The Meltdown of IRON

How Polygon’s first billion-dollar protocol unraveled.

The IRON dashboard in the aftermath of the meltdown.

The Idea

The idea behind the IRON stablecoin is one of “efficiency”. Other on-chain stablecoins like DAI are over-collateralised. For every $1 of DAI, there’s ~$1.75 worth of crypto assets in the DAI system. In the case of USDC (and supposedly USDT), there’s $1 sitting in a bank account somewhere for every $1 on-chain. Couldn’t we do better than that?

Graphic from the IRON documentation. The unholy trinity of stablecoin design.

The Hype

Bad ideas are born every day, but why would anyone bother? At its peak, something like 2 billion USD were poured into this ecosystem (I should clarify: 2 billion worth of magic internet beans, not real money.

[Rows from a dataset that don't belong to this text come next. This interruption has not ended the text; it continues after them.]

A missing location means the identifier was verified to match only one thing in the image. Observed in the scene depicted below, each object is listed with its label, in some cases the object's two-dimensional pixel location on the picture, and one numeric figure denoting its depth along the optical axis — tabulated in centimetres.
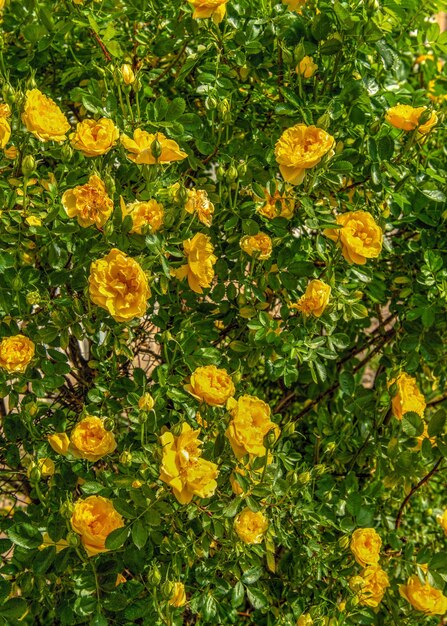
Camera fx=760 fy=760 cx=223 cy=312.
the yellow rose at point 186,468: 113
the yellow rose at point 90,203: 121
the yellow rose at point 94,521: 121
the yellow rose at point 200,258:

EDIT2: Only about half of this was IRON).

30,000% annualized percentage yield on a pair of stablecoins.

The Collapse

As is to be expected, there are plenty of conspiracy theories to go around attempting to explain why TITAN collapsed. I cannot speak to any of them, but with with something as structurally unsound as the IRON stablecoin, and a fuse burning this fast — from nothing to 1 billion with two weeks — any number of random events could have triggered the collapse.

You've seen this before.

Hilarity Ensues

After the collapse of TITAN, there were still $0.74 worth of USDC in the IRON treasury for every 1 IRON outstanding. It can be redeemed by the IRON contract itself at any moment regardless of the price in the market (currently ~$0.71). The remainder towards a full $1 was to be payed out in TITAN, but obviously that part is irrelevant now.